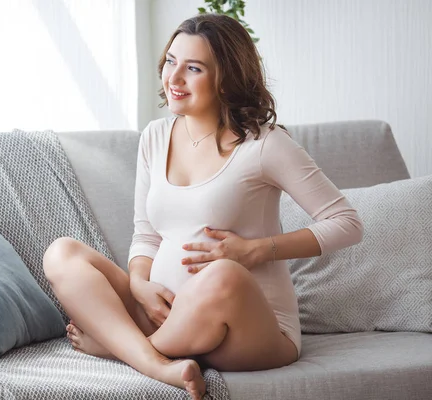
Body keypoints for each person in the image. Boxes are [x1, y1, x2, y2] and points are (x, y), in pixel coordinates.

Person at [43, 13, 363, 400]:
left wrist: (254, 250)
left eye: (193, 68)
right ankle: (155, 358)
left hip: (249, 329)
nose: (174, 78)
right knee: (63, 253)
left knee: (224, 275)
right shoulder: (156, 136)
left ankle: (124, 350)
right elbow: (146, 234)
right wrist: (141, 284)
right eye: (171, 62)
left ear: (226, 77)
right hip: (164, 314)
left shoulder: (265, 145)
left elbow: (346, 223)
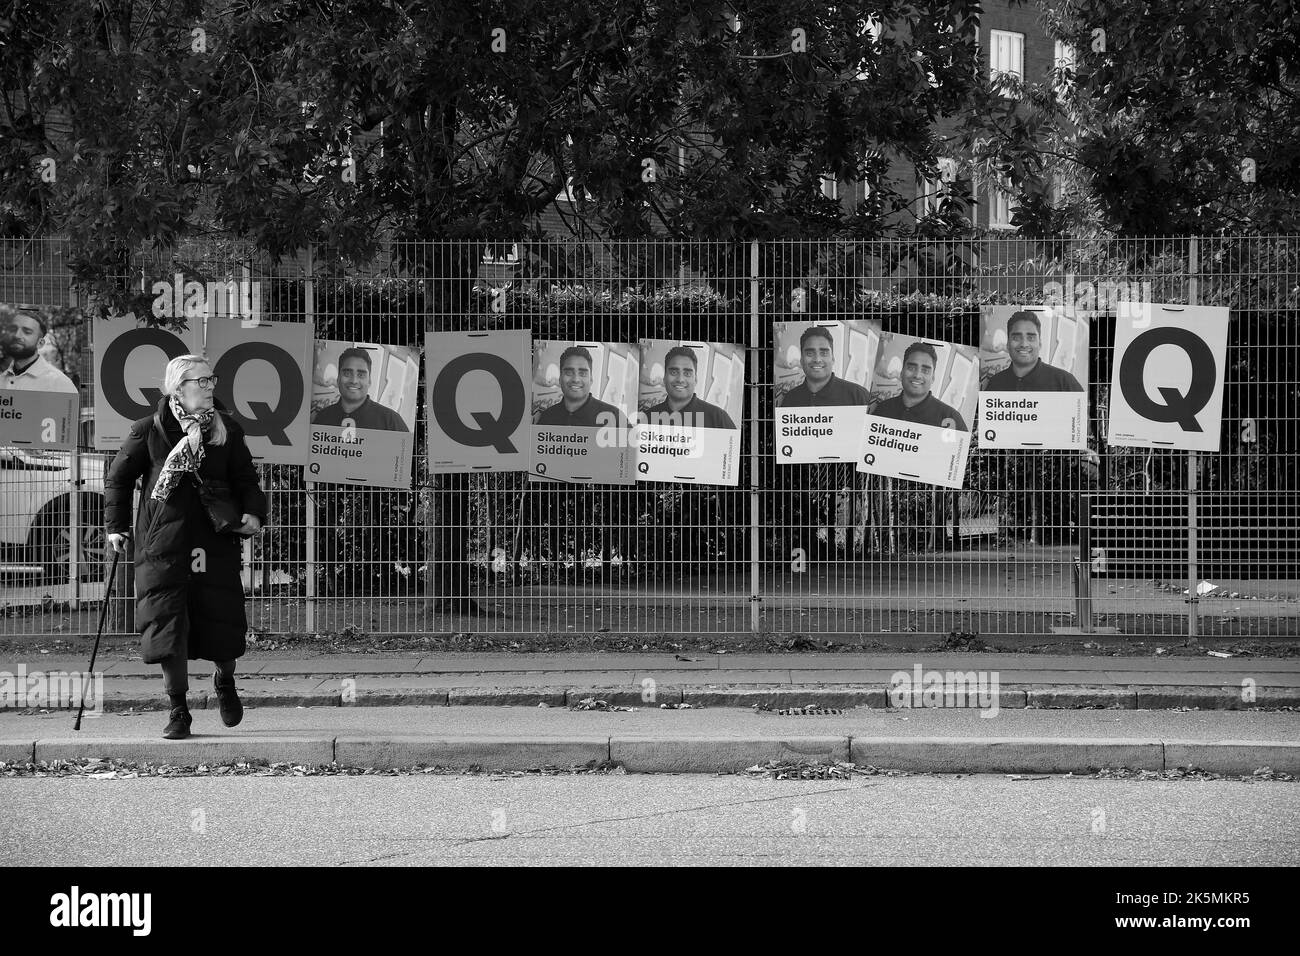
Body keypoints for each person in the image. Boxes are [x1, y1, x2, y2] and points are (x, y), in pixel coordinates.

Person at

+ + +

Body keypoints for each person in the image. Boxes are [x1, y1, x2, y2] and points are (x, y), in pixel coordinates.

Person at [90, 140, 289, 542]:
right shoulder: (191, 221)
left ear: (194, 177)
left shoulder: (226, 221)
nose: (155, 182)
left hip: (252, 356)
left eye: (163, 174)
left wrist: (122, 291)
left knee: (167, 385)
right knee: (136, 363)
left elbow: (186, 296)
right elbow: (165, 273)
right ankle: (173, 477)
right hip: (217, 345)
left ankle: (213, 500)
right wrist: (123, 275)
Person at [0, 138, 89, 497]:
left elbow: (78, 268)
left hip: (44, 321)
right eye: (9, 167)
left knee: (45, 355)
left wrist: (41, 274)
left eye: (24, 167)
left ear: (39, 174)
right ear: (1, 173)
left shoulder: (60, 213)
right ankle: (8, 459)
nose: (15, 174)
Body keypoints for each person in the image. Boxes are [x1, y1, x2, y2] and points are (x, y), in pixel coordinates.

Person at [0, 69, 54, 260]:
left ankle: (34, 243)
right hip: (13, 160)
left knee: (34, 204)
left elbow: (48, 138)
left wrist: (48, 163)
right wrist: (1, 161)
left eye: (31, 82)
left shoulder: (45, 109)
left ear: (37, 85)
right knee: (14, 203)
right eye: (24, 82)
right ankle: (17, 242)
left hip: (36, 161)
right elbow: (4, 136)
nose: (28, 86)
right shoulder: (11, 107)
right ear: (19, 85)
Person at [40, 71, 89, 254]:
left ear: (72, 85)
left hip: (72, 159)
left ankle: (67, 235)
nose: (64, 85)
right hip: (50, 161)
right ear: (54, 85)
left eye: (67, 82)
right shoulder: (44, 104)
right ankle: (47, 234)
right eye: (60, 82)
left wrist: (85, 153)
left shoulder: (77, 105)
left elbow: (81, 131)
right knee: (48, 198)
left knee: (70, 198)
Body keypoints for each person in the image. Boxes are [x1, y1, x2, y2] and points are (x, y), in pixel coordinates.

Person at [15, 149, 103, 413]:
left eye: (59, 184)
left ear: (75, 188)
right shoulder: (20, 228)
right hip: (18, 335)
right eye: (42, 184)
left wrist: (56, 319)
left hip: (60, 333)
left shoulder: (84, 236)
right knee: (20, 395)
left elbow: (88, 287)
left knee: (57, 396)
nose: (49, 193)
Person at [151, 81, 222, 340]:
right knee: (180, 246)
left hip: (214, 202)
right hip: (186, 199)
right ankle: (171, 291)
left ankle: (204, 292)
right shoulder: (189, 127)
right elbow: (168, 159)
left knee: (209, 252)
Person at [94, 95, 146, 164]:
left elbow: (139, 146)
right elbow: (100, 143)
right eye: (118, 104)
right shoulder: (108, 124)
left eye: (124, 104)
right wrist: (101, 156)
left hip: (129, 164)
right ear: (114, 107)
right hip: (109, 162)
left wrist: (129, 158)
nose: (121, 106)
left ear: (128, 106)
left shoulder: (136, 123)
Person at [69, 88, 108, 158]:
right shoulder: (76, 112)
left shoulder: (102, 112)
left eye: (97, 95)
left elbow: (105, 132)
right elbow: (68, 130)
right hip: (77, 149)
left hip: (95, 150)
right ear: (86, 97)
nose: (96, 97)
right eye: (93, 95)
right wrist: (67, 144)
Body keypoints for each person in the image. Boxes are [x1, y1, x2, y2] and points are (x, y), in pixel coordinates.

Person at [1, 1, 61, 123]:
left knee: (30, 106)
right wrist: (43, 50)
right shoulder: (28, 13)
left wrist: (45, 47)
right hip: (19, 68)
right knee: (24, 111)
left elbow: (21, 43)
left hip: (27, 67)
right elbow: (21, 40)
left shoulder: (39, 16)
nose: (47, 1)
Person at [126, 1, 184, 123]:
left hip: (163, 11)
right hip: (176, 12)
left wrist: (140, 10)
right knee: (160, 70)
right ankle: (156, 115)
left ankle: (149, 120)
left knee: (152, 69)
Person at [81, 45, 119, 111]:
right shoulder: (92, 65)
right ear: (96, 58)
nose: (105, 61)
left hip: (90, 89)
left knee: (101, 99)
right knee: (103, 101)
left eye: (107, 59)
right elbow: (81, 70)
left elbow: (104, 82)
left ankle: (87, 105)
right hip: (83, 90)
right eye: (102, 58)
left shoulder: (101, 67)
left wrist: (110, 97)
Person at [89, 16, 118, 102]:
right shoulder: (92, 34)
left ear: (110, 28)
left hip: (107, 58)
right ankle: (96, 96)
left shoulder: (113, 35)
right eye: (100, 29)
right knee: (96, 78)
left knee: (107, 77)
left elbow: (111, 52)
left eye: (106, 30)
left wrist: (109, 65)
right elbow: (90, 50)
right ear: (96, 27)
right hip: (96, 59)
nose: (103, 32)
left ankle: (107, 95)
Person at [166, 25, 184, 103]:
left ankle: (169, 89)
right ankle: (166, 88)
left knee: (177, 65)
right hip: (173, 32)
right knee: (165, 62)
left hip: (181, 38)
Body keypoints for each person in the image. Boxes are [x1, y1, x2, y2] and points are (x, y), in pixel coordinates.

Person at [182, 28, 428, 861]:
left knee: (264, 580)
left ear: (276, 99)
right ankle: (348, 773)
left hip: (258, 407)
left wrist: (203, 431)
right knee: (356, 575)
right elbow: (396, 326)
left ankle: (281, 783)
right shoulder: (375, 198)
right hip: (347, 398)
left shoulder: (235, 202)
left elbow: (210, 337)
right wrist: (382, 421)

+ + +

### About this task
Copy the lines above exactly. Start with the line containing "nose: (155, 182)", end with the line containing "nose: (28, 86)", and include both.

### Solution for this exercise
nose: (155, 182)
left hip: (252, 356)
left eye: (163, 174)
left wrist: (122, 291)
left knee: (167, 385)
right knee: (136, 363)
left elbow: (186, 296)
right elbow: (165, 273)
right ankle: (173, 477)
right hip: (217, 345)
left ankle: (213, 500)
right wrist: (123, 275)
Person at [0, 138, 89, 497]:
left elbow: (78, 268)
left hip: (44, 321)
right eye: (9, 167)
left knee: (45, 355)
left wrist: (41, 274)
left eye: (24, 167)
left ear: (39, 174)
right ear: (1, 173)
left shoulder: (60, 213)
right ankle: (8, 459)
nose: (15, 174)
Body keypoints for each person in the image. Boxes are [x1, y1, x2, y2] and points are (x, y), in pixel coordinates.

Person at [0, 69, 54, 260]:
left ankle: (34, 243)
right hip: (13, 160)
left knee: (34, 204)
left elbow: (48, 138)
left wrist: (48, 163)
right wrist: (1, 161)
left eye: (31, 82)
left shoulder: (45, 109)
left ear: (37, 85)
right knee: (14, 203)
right eye: (24, 82)
right ankle: (17, 242)
left hip: (36, 161)
right elbow: (4, 136)
nose: (28, 86)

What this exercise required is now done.